— start THE INPUT —

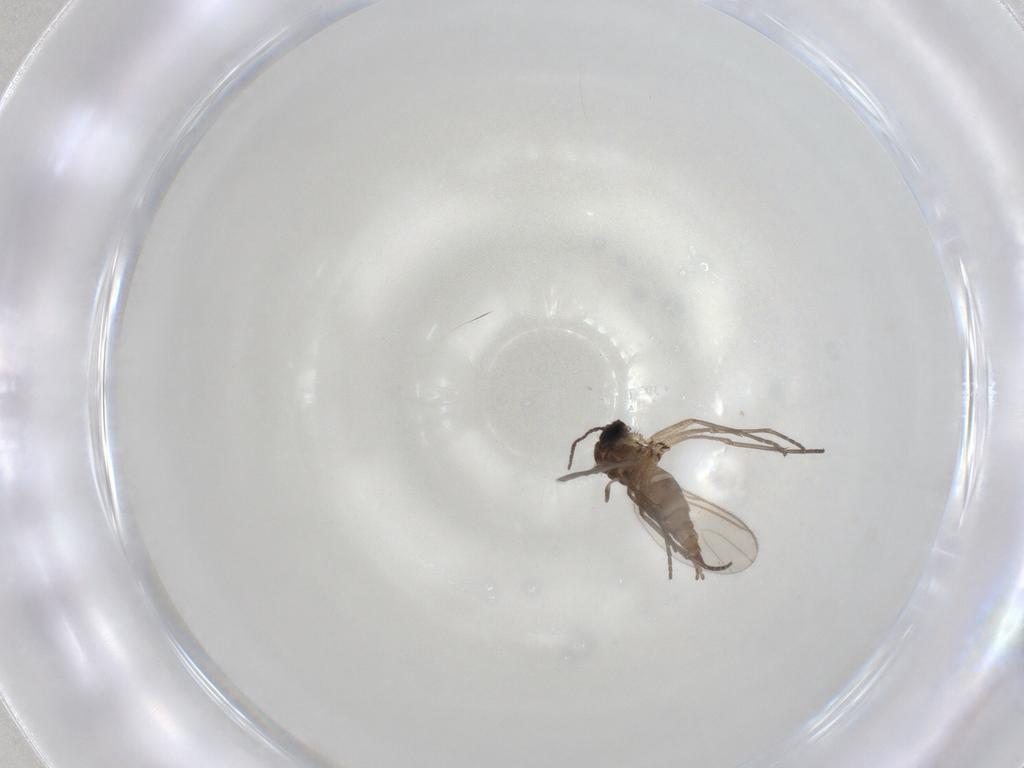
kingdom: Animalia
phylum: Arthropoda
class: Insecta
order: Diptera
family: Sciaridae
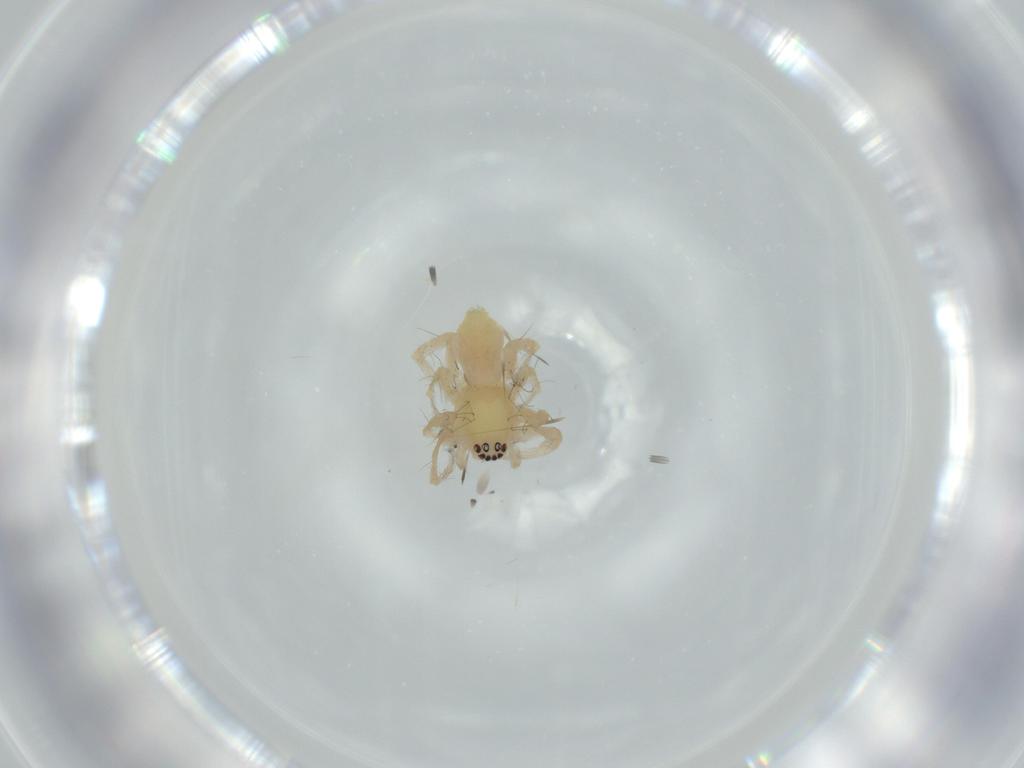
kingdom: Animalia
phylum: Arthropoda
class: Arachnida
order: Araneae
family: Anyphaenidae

— end THE INPUT —

= YOUR GOAL =
Can you render these rows as a two-column CSV with the headers input and output, one line per row, placing the row's text in the input field and its answer in the output field, each quoted, with line breaks turned into spaces, and leaving the pictures out?

= EXERCISE SOLUTION =
input,output
"kingdom:","Animalia"
"phylum:","Arthropoda"
"class:","Insecta"
"order:","Diptera"
"family:","Sciaridae"
"kingdom:","Animalia"
"phylum:","Arthropoda"
"class:","Arachnida"
"order:","Araneae"
"family:","Anyphaenidae"